Illustration réalisée par Daniel Tornero Rojo à partir des dessins des enfants d’Oussouye, en Casamance. | Daniel Tornero Rojo

Un beau jour d’hivernage, sous un ciel lourd, l’éditrice espagnole Ana Cristina Herreros débarque au village d’Oussouye, en Casamance, ses valises remplies de Racine, Mallarmé et autres classiques français. Objectif : regarnir les rayons de la bibliothèque municipale, décimée par les inondations régulières dans la région à la saison des pluies.

Dès son arrivée, Ana est frappée par la richesse de la culture locale. « Toutes les langues ont leur littérature, mais quelle surprise de voir qu’en Casamance, ce n’est pas un griot ou une personne en particulier qui est chargée de raconter ! C’est toute la population qui conte des histoires très riches, même entre adultes. Une véritable littérature orale ! » se rappelle la femme de lettres, les yeux écarquillés. Avec l’aide de l’Institut français de Madrid, Ana a récupéré de quoi remplir les étagères, mais elle sent que « ça ne colle pas d’initier les enfants à la culture avec nos histoires occidentales, quand les leurs sont tout aussi fascinantes ».

Prise de doute, Ana avance le long de l’unique route goudronnée du village, où déambulent librement cochons, chèvres, poulets et chatons, jusqu’à des quartiers où le tam-tam téléphonique – un tronc d’arbre sur lequel on tape d’une manière précise suivant le message – et les fétiches – avec leurs assortiments de crânes d’animaux – ne manquent jamais. Un univers animiste où l’on voit les hommes sortir en pagne d’une cérémonie dans la brousse, où l’on entend aussi bien le bruit des perles et grigris protecteurs, à chaque balancement de hanche, que celui des smartphones et des télévisions.

A l’ombre des fromagers, devant la bibliothèque d’Oussouye, Ana se remémore alors l’une de ces remises de prix auxquelles elle assiste souvent. Plus précisément, lui revient en mémoire l’indignation qu’elle a éprouvée en entendant un éditeur affirmer que « l’Occident devrait apporter la lumière à l’Afrique avec des livres ». C’est décidé, elle fait le pari de compléter cette bibliothèque par des livres de contes de Casamance, « pleins de baobabs et de serpents ».

Seul problème : elle ne trouve aucun ouvrage de ce genre dans les librairies de Dakar et de Ziguinchor, la capitale de la Casamance. Qu’à cela ne tienne ! Portée par l’enthousiasme des volontaires et des villageois, elle décide de fabriquer un premier volume et de l’exporter. Un geste politique pour que les enfants de « l’Occident » bénéficient aussi de la richesse culturelle sénégalaise.

« Donner une voix à ceux qui n’en ont pas »
########################################
- [CONSIGNES DE TRAVAIL]:
a – Recopiez fidèlement le passage de l'article sur la bibliothèque d'Oussouye qui va de « Un beau jour » jusqu'à « saison des pluies. » inclus.
b – Rédigez la suite de l'article sur la bibliothèque d'Oussouye à partir de l'endroit où il s'arrête.

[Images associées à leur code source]
########################################
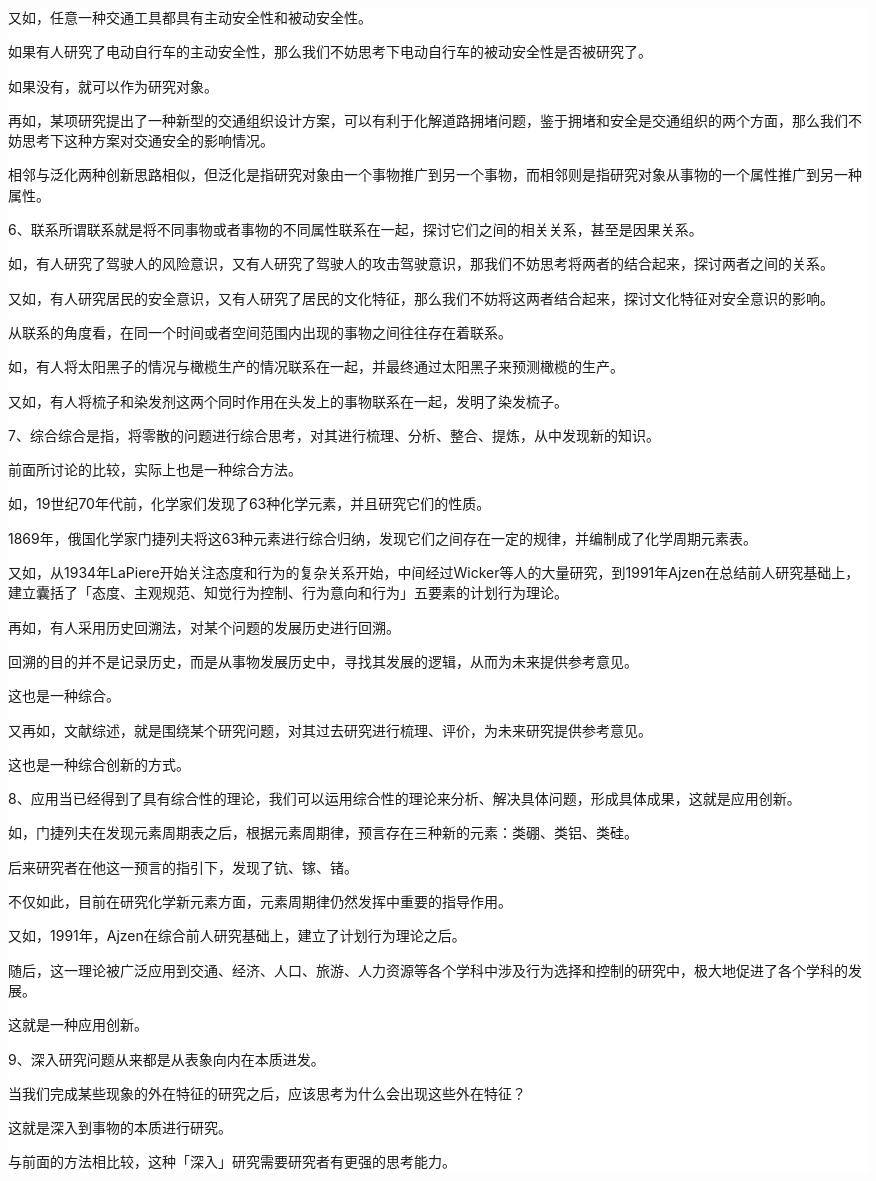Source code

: 又如，任意一种交通工具都具有主动安全性和被动安全性。

如果有人研究了电动自行车的主动安全性，那么我们不妨思考下电动自行车的被动安全性是否被研究了。

如果没有，就可以作为研究对象。

再如，某项研究提出了一种新型的交通组织设计方案，可以有利于化解道路拥堵问题，鉴于拥堵和安全是交通组织的两个方面，那么我们不妨思考下这种方案对交通安全的影响情况。

相邻与泛化两种创新思路相似，但泛化是指研究对象由一个事物推广到另一个事物，而相邻则是指研究对象从事物的一个属性推广到另一种属性。

6、联系所谓联系就是将不同事物或者事物的不同属性联系在一起，探讨它们之间的相关关系，甚至是因果关系。

如，有人研究了驾驶人的风险意识，又有人研究了驾驶人的攻击驾驶意识，那我们不妨思考将两者的结合起来，探讨两者之间的关系。

又如，有人研究居民的安全意识，又有人研究了居民的文化特征，那么我们不妨将这两者结合起来，探讨文化特征对安全意识的影响。

从联系的角度看，在同一个时间或者空间范围内出现的事物之间往往存在着联系。

如，有人将太阳黑子的情况与橄榄生产的情况联系在一起，并最终通过太阳黑子来预测橄榄的生产。

又如，有人将梳子和染发剂这两个同时作用在头发上的事物联系在一起，发明了染发梳子。

7、综合综合是指，将零散的问题进行综合思考，对其进行梳理、分析、整合、提炼，从中发现新的知识。

前面所讨论的比较，实际上也是一种综合方法。

如，19世纪70年代前，化学家们发现了63种化学元素，并且研究它们的性质。

1869年，俄国化学家门捷列夫将这63种元素进行综合归纳，发现它们之间存在一定的规律，并编制成了化学周期元素表。

又如，从1934年LaPiere开始关注态度和行为的复杂关系开始，中间经过Wicker等人的大量研究，到1991年Ajzen在总结前人研究基础上，建立囊括了「态度、主观规范、知觉行为控制、行为意向和行为」五要素的计划行为理论。

再如，有人采用历史回溯法，对某个问题的发展历史进行回溯。

回溯的目的并不是记录历史，而是从事物发展历史中，寻找其发展的逻辑，从而为未来提供参考意见。

这也是一种综合。

又再如，文献综述，就是围绕某个研究问题，对其过去研究进行梳理、评价，为未来研究提供参考意见。

这也是一种综合创新的方式。

8、应用当已经得到了具有综合性的理论，我们可以运用综合性的理论来分析、解决具体问题，形成具体成果，这就是应用创新。

如，门捷列夫在发现元素周期表之后，根据元素周期律，预言存在三种新的元素：类硼、类铝、类硅。

后来研究者在他这一预言的指引下，发现了钪、镓、锗。

不仅如此，目前在研究化学新元素方面，元素周期律仍然发挥中重要的指导作用。

又如，1991年，Ajzen在综合前人研究基础上，建立了计划行为理论之后。

随后，这一理论被广泛应用到交通、经济、人口、旅游、人力资源等各个学科中涉及行为选择和控制的研究中，极大地促进了各个学科的发展。

这就是一种应用创新。

9、深入研究问题从来都是从表象向内在本质进发。

当我们完成某些现象的外在特征的研究之后，应该思考为什么会出现这些外在特征？

这就是深入到事物的本质进行研究。

与前面的方法相比较，这种「深入」研究需要研究者有更强的思考能力。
########################################
- [RÉPONSES ATTENDUES]:
a –
Un beau jour d’hivernage, sous un ciel lourd, l’éditrice espagnole Ana Cristina Herreros débarque au village d’Oussouye, en Casamance, ses valises remplies de Racine, Mallarmé et autres classiques français. Objectif : regarnir les rayons de la bibliothèque municipale, décimée par les inondations régulières dans la région à la saison des pluies.

b –
Serie Negra venait de naître : un travail de récupération de mémoire orale et de littérature classique dans les communautés noires, résolument anticolonialiste. Souhaitant « donner une voix à ceux qui n’en ont pas », Ana se rend avec le dessinateur Daniel Tornero Rojo dans d’autres pays, parmi les communautés reculées, en zones de conflit ou dans des camps de réfugiés. Elle enregistre en version originale les contes philosophiques, de la bouche des enfants qu’elle envoie sonder les grands-parents. Daniel réalise ses illustrations à partir des dessins de poupées articulées faits par les filles et les garçons lors d’ateliers. L’occasion de découvrir, par exemple, leurs propres représentations d’un roi – celui d’Oussouye ne se sépare jamais de son balai – ou d’un dragon.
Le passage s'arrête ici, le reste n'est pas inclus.